Quando me juntei à SPEM não conhecia o terceiro setor. Passados quase 3 anos, começo a entendê-lo um pouco mais. Claro que já tinha ouvido falar no Serviço Social, nos lares, nas associações de doentes, etc.. Até já havia feito voluntariado. Mas não percebia como realmente funcionava. Porque é que tantas pessoas davam de si aos outros. Talvez fosse porque tinham tempo livre, porque não queriam estar sós, porque faz falta no Curriculum, ou outra razão. Não percebia que há pessoas que o fazem porque sim ou porque se tornou um vício escutar o outro, provocar um sorriso ou uma gargalhada. Simplesmente porque sim!
Há cerca de dois meses, recebi uma chamada de uma jovem, um pouco aflita. A mãe, portadora de EM, estava a desenvolver um surto. Quem tem EM sabe que é imprevisível o aparecimento e mais ainda as sequelas que pode deixar. Sendo uma pessoa já com alguma idade, mais difícil poderia ser recuperar das sequelas. Por causa do foco na COVID-19, após 2 ou 3 idas ao Hospital onde era assistida, era enviada de volta para casa sem a atenção devida de quem está já com sintomas comuns e difusos de um surto de EM. Como é recomendação da SPEM, ligou-nos. Fizemos o que é comum fazermos. Contactámos o Hospital e exigimos que fosse prestado o devido apoio, de acordo com os protocolos adequados, com o atentíssimo apoio da APAH (Associação Portuguesa de Administradores Hospitalares) e da Administração do próprio Hospital.

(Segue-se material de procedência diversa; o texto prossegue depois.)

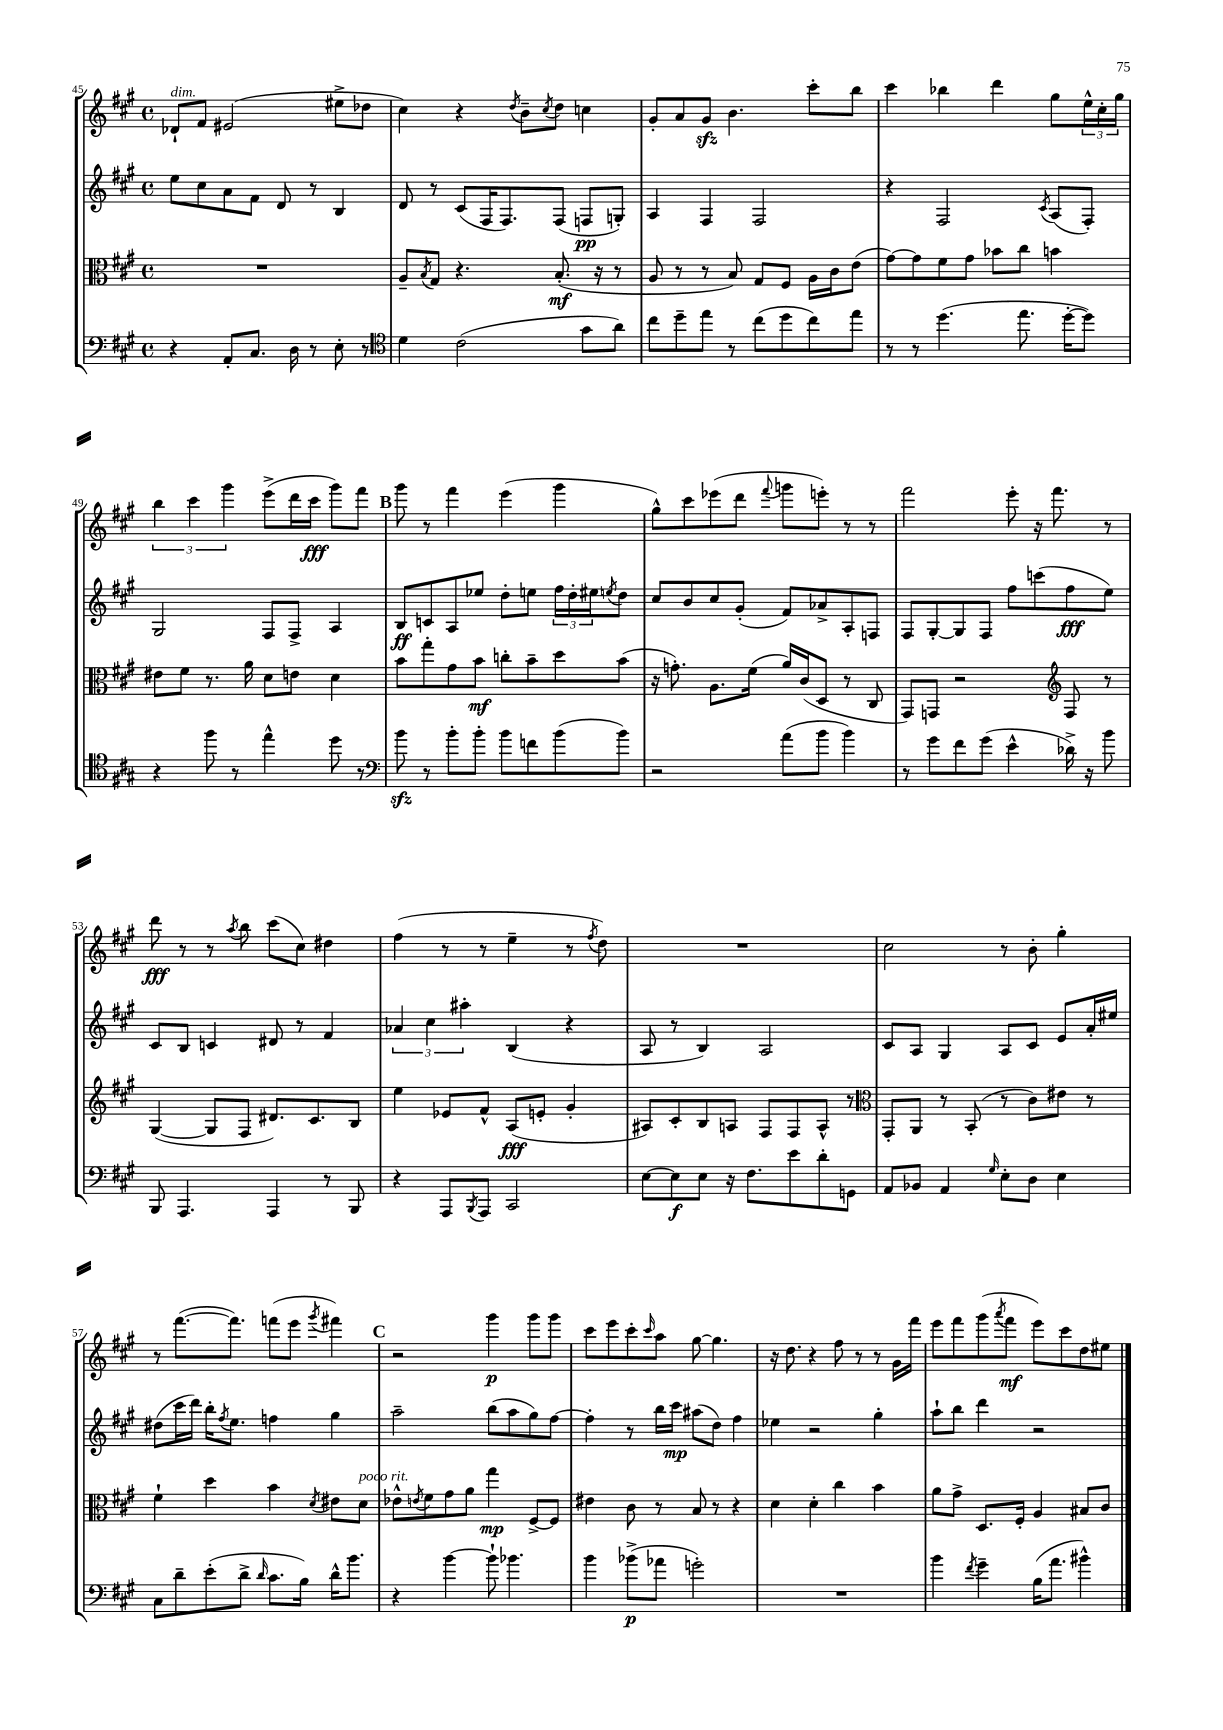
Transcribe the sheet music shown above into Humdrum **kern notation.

**kern	**kern	**kern	**kern
*staff4	*staff3	*staff2	*staff1
*clefF4	*clefC3	*clefG2	*clefG2
*k[f#c#g#]	*k[f#c#g#]	*k[f#c#g#]	*k[f#c#g#]
*M4/4	*M4/4	*M4/4	*M4/4
*met(c)	*met(c)	*met(c)	*met(c)
4r	1r	8ee	8d-`
.	.	8cc#	8f#
8AA'	.	8a	(2e#
8.C#	.	8f#	.
.	.	8d	.
16D	.	.	.
8r	.	8r	.
8E'	.	4B	8ee#^
8r	.	.	8dd-
=	=	=	=
*clefC4	*	*	*
4d	8A~	8d	4cc#)
.	8qB	.	.
.	8G#	8r	.
(2c#	4.r	(8c#	4r
.	.	16F#	.
.	.	8.F#)	.
.	.	.	8qdd
.	.	.	8b~
.	.	.	8qcc#
.	(8.B'	(8F#	8dd
8g#	.	8F	4cc
.	16r	.	.
8a)	8r	8G')	.
=	=	=	=
8cc#	8A	4A	8g#'
8dd~	8r	.	8a
8ee	8r	4F#	8g#
8r	8B)	.	4.b
(8cc#	8G#	2F#	.
8dd	8F#	.	.
8cc#)	16A	.	8ccc#'
.	16c#	.	.
8ee	(8e	.	8bb
=	=	=	=
8r	[8g#)	4r	4ccc#
8r	8g#]	.	.
(4.dd	8f#	2F#	4bb-
.	8g#	.	.
.	8b-	.	4ddd
8.ee	8cc#	.	.
.	.	8qc#	.
.	4b	(8A	8gg#
[16dd'	.	.	.
8dd])	.	8F#')	24ee^^
.	.	.	24cc#'
.	.	.	24gg#
=	=	=	=
4r	8e#	2G#	6bb
.	8f#	.	.
.	.	.	6ccc#
8ff#	8.r	.	.
.	.	.	6ggg#
8r	.	.	.
.	16a	.	.
4ee^^	8d	8F#	(8eee^
.	8e	8F#^	16ddd
.	.	.	16ccc#
8dd	4d	4A	8ggg#)
8r	.	.	8fff#
=	=	=	=
*clefF4	*	*	*
8b	8b	8B	8ggg#
8r	8gg#'	8c	8r
8b'	8g#	8A	4fff#
8b'	8b	8ee-	.
8b	8cc'	8dd'	(4eee
8f	8b~	8ee	.
(8b	8dd	24ff#	4ggg#
.	.	24dd'	.
.	.	24ee#	.
.	.	8qee	.
8b)	(8b	8dd	.
=	=	=	=
2r	16r	8cc#	8gg#^^)
.	8.g')	.	.
.	.	8b	8ccc#
.	8.A	8cc#	(8eee-
.	.	(8g#'	8ddd
.	(16f#	.	.
.	.	.	8qqfff#
(8a	16a)	8f#)	8ggg
.	(16c#	.	.
8b	8D	8a-^	8eee')
4b)	8r	8A'	8r
.	8C#	8F	8r
=	=	=	=
8r	8GG#)	8F#	2fff#
8g#	8GG	[8G#'	.
8f#	2r	8G#]	.
(8g#	.	8F#	.
4e^^	.	8ff#	8eee'
.	.	(8ccc	16r
.	.	.	8.fff#
*	*clefG2	*	*
16d-^)	8F#	8ff#	.
16r	.	.	.
8b	8r	8ee)	8r
=	=	=	=
8BBB	([4G#	8c#	8ddd
4.AAA	.	8B	8r
.	8G#]	4c	8r
.	.	.	8qaa
.	8F#	.	8bb
4AAA	8.d#)	8d#	(8ccc#
.	.	8r	8cc#)
.	8.c#	.	.
8r	.	4f#	4dd#
8BBB	8B	.	.
=	=	=	=
4r	4ee	6a-	(4ff#
.	.	6cc#	.
8AAA	8e-	.	8r
.	.	6aa#'	.
8qBBB	.	.	.
8AAA	8f#^^	.	8r
2CC#	(8A	(4B	4ee~
.	8e'	.	.
.	4g#'	4r	8r
.	.	.	8qff#
.	.	.	8dd)
=	=	=	=
[8E	8A#)	8A	1r
8E]	8c#'	8r	.
8E	8B	4B)	.
16r	8A	.	.
8.F#	.	.	.
.	8F#	2A	.
8e	8F#	.	.
8d'	8A^^	.	.
8GG	8r	.	.
=	=	=	=
*	*clefC3	*	*
8AA	8GG#'	8c#	2cc#
8BB-	8AA	8A	.
4AA	8r	4G#	.
.	(8BB'	.	.
16qqG#	.	.	.
8E'	8r	8A	8r
8D	8c#)	8c#	8b'
4E	8e#	8e	4gg#'
.	8r	16a'	.
.	.	16ee#	.
=	=	=	=
8C#	4f#`	(8dd#	8r
8d~	.	16ccc#	([8.fff#
.	.	16ddd)	.
(8e'	4dd	16bb'	.
.	.	8qff#	.
.	.	8.ee	8.fff#])
8d^	.	.	.
16qqd	.	.	.
8.c#	4b	4ff	(8fff
.	.	.	8eee
16B)	.	.	.
.	8qd	.	8qggg#
16d^^	8e#	4gg#	4fff#)
8.b	.	.	.
.	8d	.	.
=	=	=	=
4r	8e-^^	2aa~	2r
.	8qe	.	.
.	8f#	.	.
[4b	8g#	.	.
.	8a	.	.
8b`]	4gg#	(8bb	4ggg#
4.b-	.	8aa	.
.	[8F#^	8gg#)	8ggg#
.	8F#]	[8ff#	8ggg#
=	=	=	=
4b	4e#	4ff#']	8ccc#
.	.	.	8eee
(8b-^	8c#	8r	8ccc#'
.	.	.	16qqccc#
8a-	8r	16bb	8aa
.	.	16ccc#	.
2g')	8B	(8aa#	[8gg#
.	8r	8dd)	4.gg#]
.	4r	4ff#	.
=	=	=	=
1r	4d	4ee-	16r
.	.	.	8.dd
.	4d'	2r	4r
.	4cc#	.	8ff#
.	.	.	8r
.	4b	4gg#'	8r
.	.	.	16g#
.	.	.	16fff#
=	=	=	=
4b	8a	8aa`	8eee
.	8g#^	8bb	8fff#
8qf#	.	.	.
4g#~	8.D	4ddd	(8ggg#
.	.	.	8qaaa
.	.	.	8fff#
.	16F#'	.	.
(16B	4A	2r	8eee)
8.a	.	.	.
.	.	.	8ccc#
4b#^^)	8B#	.	8dd
.	8c#	.	8ee#
==	==	==	==
*-	*-	*-	*-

Por vezes a reação mais fervorosa de determinados profissionais, de saúde ou não, geram reações, mais extemporâneas do que profissionais. Com o devido distanciamento e frieza, a senhora foi internada e devidamente tratada. A filha fez questão de nos relatar mais tarde que está em franca recuperação.
Há uns dias atrás, por causa da COVID-19, recebi uma chamada de um colaborador da SPEM a dizer que tinha uma carta registada para levantar nos correios. Fui lá levantar.
Não reconheci de imediato o nome do remetente. Era um pequeno pacote. Ainda perguntei ao funcionário se fazia tic-tac ao que ele respondeu que se calhar só depois de abrir, mas que, já agora, o abrisse lá fora…
Já no carro, abri. Tinha uma caixa com uma caneta e uma carta. Da nossa associada, filha da senhora que estava em surto. A carta é formal mas tão bonita, que tive de esperar uns minutos para me recompor.
Talvez não saiba, mas não faço o que faço para receber uma caneta ou sequer uma carta. Faço-o porque coleciono sorrisos, como o que imagino que tenha tido ao escrever a carta. Na realidade sou quem está grato. Muito grato, por ter sido útil.
Artigo de opinião, por Paulo Gonçalves, Vice-Presidente da SPEM.